GANs also relate to reinforcement learning (RL) in that the generator can be viewed as an agent trying to maximize its reward (fooling the discriminator). Some GAN variants, like SeqGAN, explicitly use RL techniques to train the generator.
Transformers
Transformers were introduced in 2017 by Vaswani et al. in their influential paper "Attention Is All You Need". The key innovation of Transformers is the use of self-attention mechanisms to process sequential data, allowing the model to dynamically focus on relevant parts of the input when producing each element of the output. They are not so different from VAEs, as transformers also have an encoder and a decoder, with the main difference being the attention mechanism.
The intuition behind Transformers and their attention mechanism can be understood through these key points:
- Self-Attention: Allows the model to weigh the importance of different parts of the input data dynamically.
- Parallel Processing: Enables efficient handling of long-range dependencies in sequential data.
Transformers have become the foundation for many state-of-the-art models in natural language processing, including BERT, GPT, and T5. Their ability to handle long-range dependencies and parallel processing has made them particularly effective for tasks involving language understanding and generation.

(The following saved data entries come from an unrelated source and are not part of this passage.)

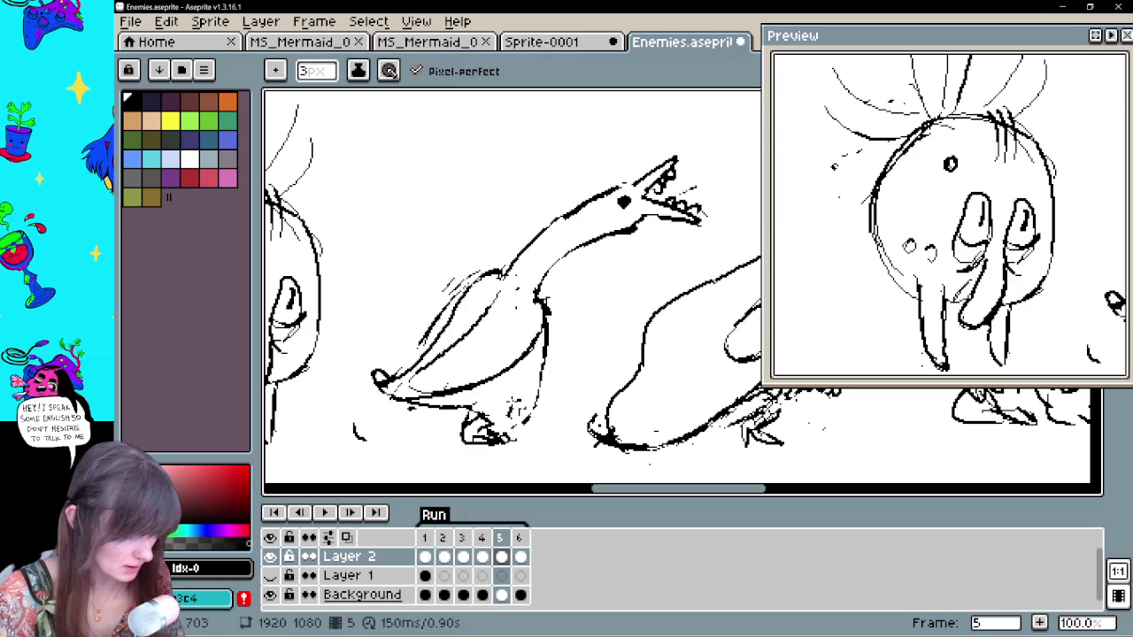
Compare frame 5 with its neighbouring frames, then move on to frame 6
click(520, 556)
click(501, 556)
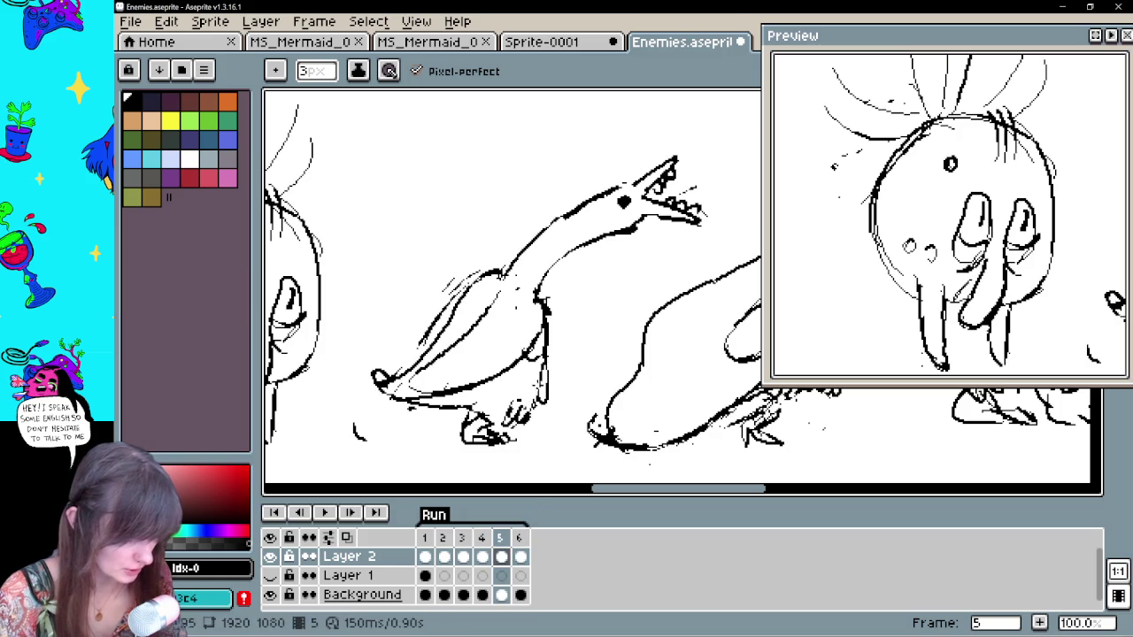
key(e)
key(b)
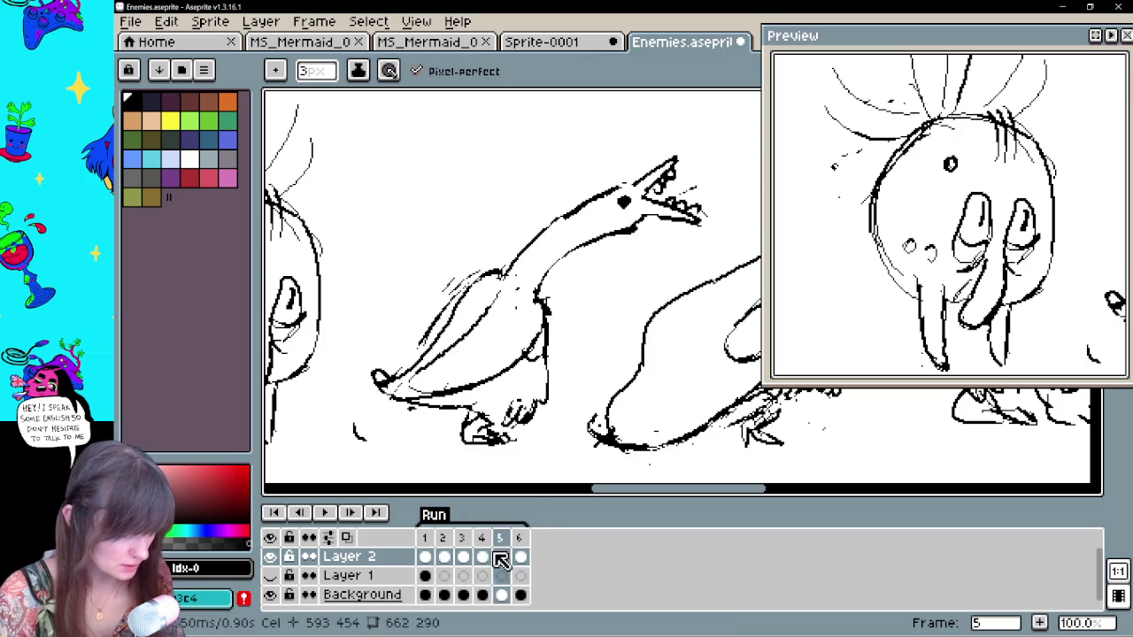
click(519, 555)
click(512, 556)
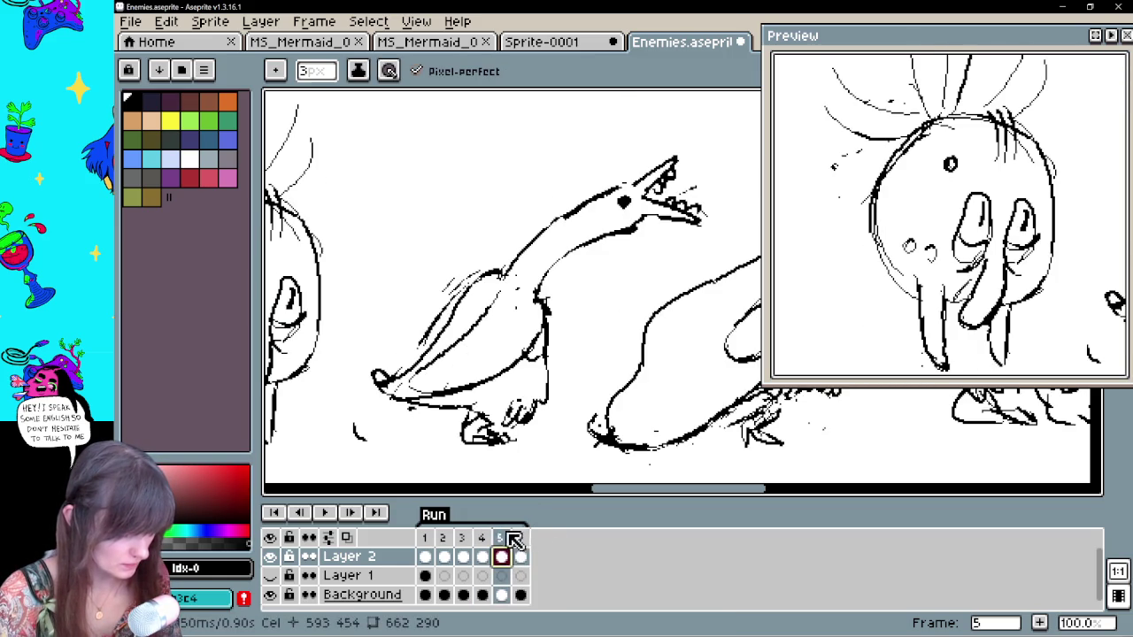
click(481, 556)
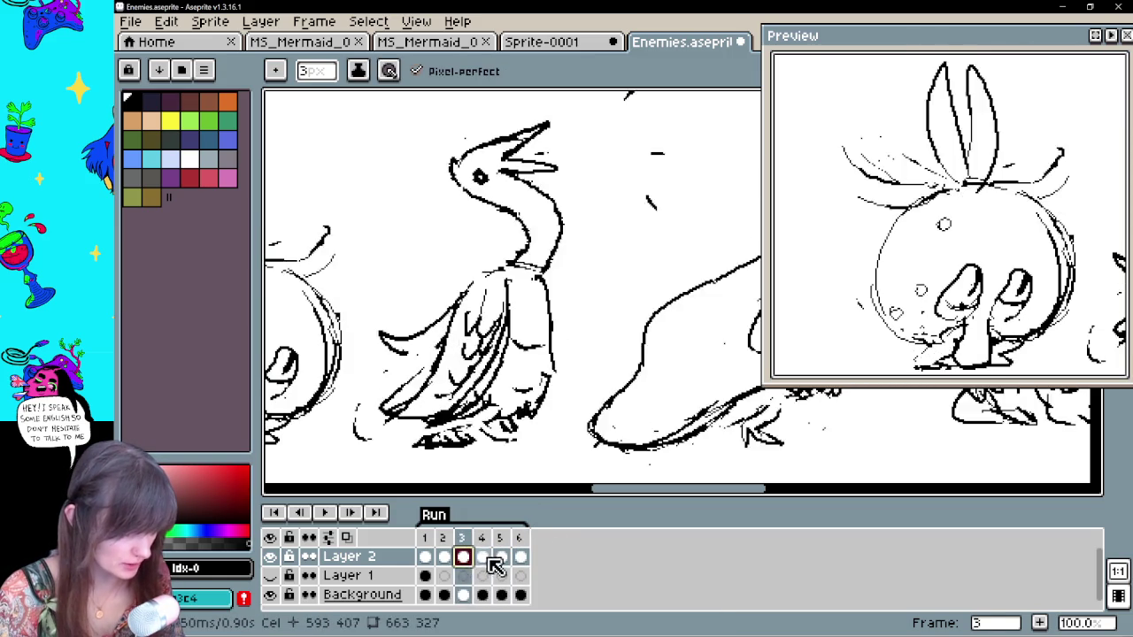
click(521, 557)
drag(586, 335, 582, 391)
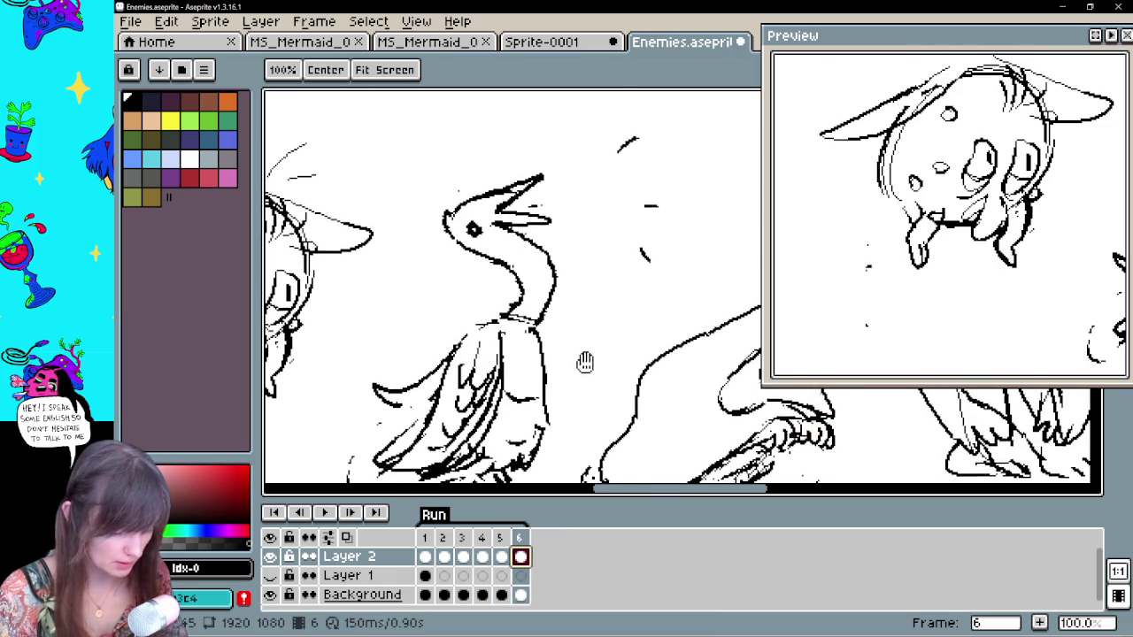
Lasso and delete the toothy head and neck on frame 5
key(m)
click(501, 555)
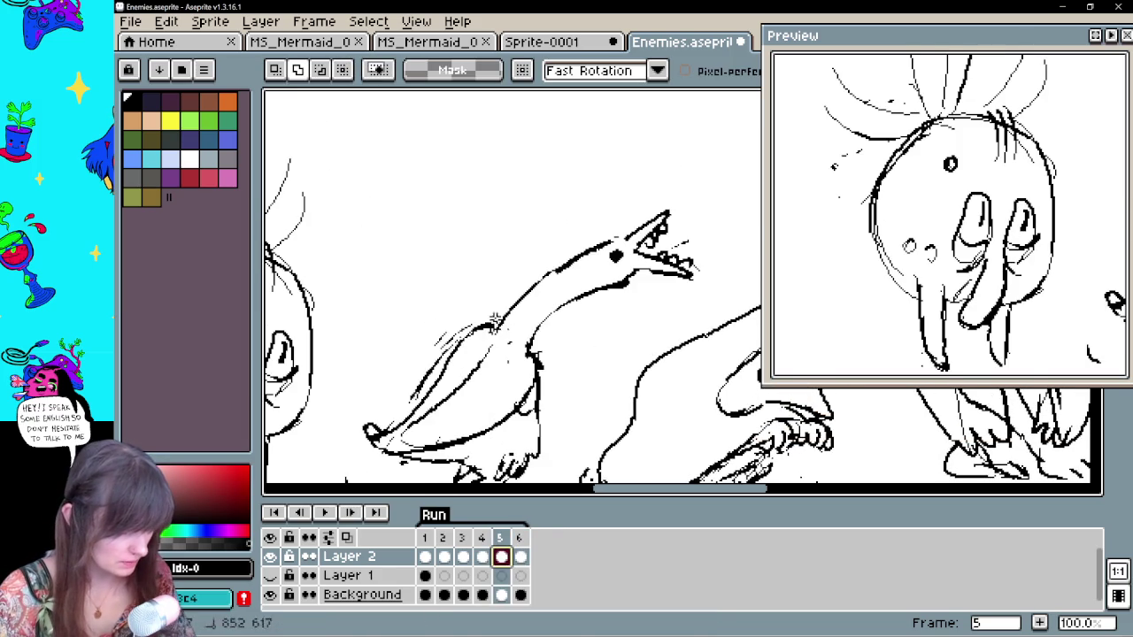
drag(621, 175, 621, 176)
key(Delete)
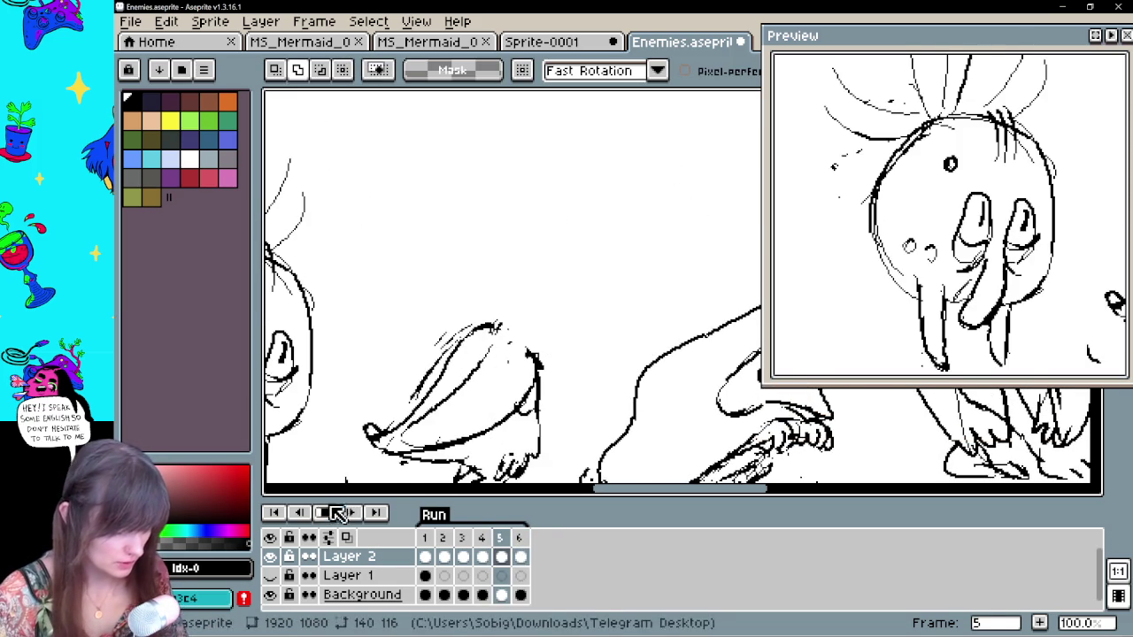
Play the animation briefly, then stop and return to frame 4
click(327, 514)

Transformers and attention mechanisms got a lot of coverage, below are some great resources:
- The Illustrated Transformer by Jay Alammar - An excellent visual guide to understanding Transformers
- The Annotated Transformer - A line-by-line implementation of the Transformer model
- Attention? Attention! by Lilian Weng - A comprehensive overview of attention mechanisms
Several large language models (LLMs) published since 2020 are based on the transformers architecture (many are decoders only) using the attention mechanism we discussed. Among the four model families discussed, it's interesting to see the intuition researchers took from other domains such as thermodynamics (for diffusion models) or game theory (for GANs).
Applying this expert knowledge of existing scientific discoveries in the model creation process has enabled researchers to leapfrog performance on several tasks, let's see what next approach brings an order of magnitude improvement to the existing literature.